Задание a
Перепишите без изменений записи от самого их начала вниз до строки, содержащей «Detection: Source Extractor», включая обе границы.

Между тем в гегелевских словах, приведенных выше, была намечена тема настоящего культурного синтеза — Гегель говорил об арабской и персидской поэзии как об образце и для нашей современности: поэзия «Западно-восточного Дивана» обогащена этим образцом. Современности не дано определенное — такое-то, а не иное — содержание поэзии: все доступно ей, а свое, современное, — ее центр, средоточие. Вся мировая культура — в бытии настоящего: «В гетевской Елене (третий акт второй части „Фауста“) кристаллизуются существенные для Гёте моменты мировой литературы: греческая трагедия, немецкий миннезанг, персидская любовная поэзия, европейская пастораль, итальянско-немецкая опера, современная английская поэзия. Здесь для посвященного звучат стихи Еврипида и Горация, Генриха фон Морунгена, Хафиза, Тассо, Овидия, Вергилия и Байрона — звучат как новые, претворенные, нерасторжимо слитые с ядром трагедии»[869]. Однако что же остается тут своим? Это «свое» вступает здесь, в эпоху позднего Гёте, в пору резкой кризисности. Отпечаток такой кризисности лежит на понятии «всемирной литературы», которое поздний Гёте выдвинул и которому был привержен: Гёте, явно заходя вперед и в то же время проявляя культурно-историческую прозорливость, начал в те годы рассматривать мир как культурно-политическое единство — по крайней мере как единство в канун своего реального осуществления. Отсюда идея культурного обмена как жизненной необходимости — он обеспечивает, как надеялся Гёте, наступление эры «всеобще-человеческого» и «всеобщего мира»; «как курьерской почтой и пароходами, так нации все теснее сближаются между собой ежедневными, еженедельными, ежемесячными изданиями, — писал Гёте Томасу Карлайлю 8 августа 1828 г., — и, насколько то будет позволено мне, я всегда буду обращать особое внимание на этот взаимообмен» (ВА 18, 882).
Кризисность гетевского понятия «всемирной литературы» сказывается, в частности, в том, что специфические особенности каждой национальной литературы и культуры выступают условием обмена и в то же время препятствием к достижению полного единства: «Особенности каждой нации нужно знать — чтобы оставить их ей, чтобы именно благодаря им сообщаться с ней, потому что специфические черты всякой нации — все равно что язык ее, что монета ее; они облегчают общение, они вполне его обеспечивают. Подлинно всеобщая терпимость наилучшим образом достигается тогда, когда оставляешь в покое все особенное, что присуще отдельным людям и народностям, крепко придерживаясь того, однако, убеждения, что подлинно ценное отмечено одним — оно принадлежит всему человечеству» (ВА 18, 396). Нет сомнения, что за такими суждениями Гёте, которые он всякий раз высказывает с чрезмерной лаконичностью и как бы не до конца, стоит радикализм мировоззрения (что в общем не принято связывать с образом позднего Гёте) — радикализм мировоззрения не столько эстетико-художественного, сколько общественно-политического: интернациональность как социальная идея всемирно-исторического масштаба. Культурная специфика нации есть для Гёте то ценное, что одновременно должно быть преодолено и в конечном итоге нивелировано: «…то, что я именую всемирной литературой, возникнет по преимуществу тогда, когда отличительные признаки одной нации будут выровнены (ausgeglichen) через посредство ознакомления с другими <нациями> и суждения о них» (письмо Сульпицу Буассере от 12 октября 1827 г. — ВА 18, 882).

Задание b
Кому, согласно отрывку, Гёте написал 8 августа 1828 г. письмо о сближении наций благодаря периодическим изданиям?

Материал для обработки
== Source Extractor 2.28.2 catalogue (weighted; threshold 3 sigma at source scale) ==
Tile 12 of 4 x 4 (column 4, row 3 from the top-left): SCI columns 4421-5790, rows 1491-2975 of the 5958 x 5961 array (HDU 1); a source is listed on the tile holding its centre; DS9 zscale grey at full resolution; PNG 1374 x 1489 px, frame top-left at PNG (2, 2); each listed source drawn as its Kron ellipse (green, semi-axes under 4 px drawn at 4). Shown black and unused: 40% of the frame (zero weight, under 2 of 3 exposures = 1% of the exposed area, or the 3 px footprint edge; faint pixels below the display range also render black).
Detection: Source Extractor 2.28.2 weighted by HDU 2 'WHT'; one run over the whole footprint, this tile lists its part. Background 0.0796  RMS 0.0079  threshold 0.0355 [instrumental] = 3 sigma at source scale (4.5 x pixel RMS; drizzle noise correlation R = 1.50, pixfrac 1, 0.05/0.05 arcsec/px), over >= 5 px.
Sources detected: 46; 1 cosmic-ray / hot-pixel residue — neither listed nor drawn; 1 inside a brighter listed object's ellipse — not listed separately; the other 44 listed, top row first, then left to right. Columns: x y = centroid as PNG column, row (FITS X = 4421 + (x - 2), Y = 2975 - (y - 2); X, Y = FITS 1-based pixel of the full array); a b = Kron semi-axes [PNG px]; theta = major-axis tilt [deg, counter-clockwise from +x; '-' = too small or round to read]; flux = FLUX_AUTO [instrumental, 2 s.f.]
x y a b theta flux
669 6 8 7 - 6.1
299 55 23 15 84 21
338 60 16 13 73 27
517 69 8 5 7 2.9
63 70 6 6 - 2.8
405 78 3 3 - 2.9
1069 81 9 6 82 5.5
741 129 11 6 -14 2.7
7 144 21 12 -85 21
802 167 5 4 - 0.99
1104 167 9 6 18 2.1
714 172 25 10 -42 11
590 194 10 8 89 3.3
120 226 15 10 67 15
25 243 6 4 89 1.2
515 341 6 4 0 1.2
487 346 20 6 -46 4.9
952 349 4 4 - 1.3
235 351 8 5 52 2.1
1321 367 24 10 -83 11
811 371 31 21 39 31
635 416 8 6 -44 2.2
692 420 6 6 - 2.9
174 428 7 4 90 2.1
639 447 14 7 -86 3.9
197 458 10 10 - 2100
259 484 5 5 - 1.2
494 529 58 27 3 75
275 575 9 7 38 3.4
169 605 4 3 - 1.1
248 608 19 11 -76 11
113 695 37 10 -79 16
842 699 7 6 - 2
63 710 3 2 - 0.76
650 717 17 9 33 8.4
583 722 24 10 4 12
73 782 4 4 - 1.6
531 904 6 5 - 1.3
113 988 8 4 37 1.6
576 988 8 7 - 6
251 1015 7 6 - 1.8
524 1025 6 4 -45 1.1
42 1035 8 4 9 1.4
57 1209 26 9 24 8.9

Решение a
== Source Extractor 2.28.2 catalogue (weighted; threshold 3 sigma at source scale) ==
Tile 12 of 4 x 4 (column 4, row 3 from the top-left): SCI columns 4421-5790, rows 1491-2975 of the 5958 x 5961 array (HDU 1); a source is listed on the tile holding its centre; DS9 zscale grey at full resolution; PNG 1374 x 1489 px, frame top-left at PNG (2, 2); each listed source drawn as its Kron ellipse (green, semi-axes under 4 px drawn at 4). Shown black and unused: 40% of the frame (zero weight, under 2 of 3 exposures = 1% of the exposed area, or the 3 px footprint edge; faint pixels below the display range also render black).
Detection: Source Extractor 2.28.2 weighted by HDU 2 'WHT'; one run over the whole footprint, this tile lists its part. Background 0.0796  RMS 0.0079  threshold 0.0355 [instrumental] = 3 sigma at source scale (4.5 x pixel RMS; drizzle noise correlation R = 1.50, pixfrac 1, 0.05/0.05 arcsec/px), over >= 5 px.

Решение b
Томасу Карлайлю.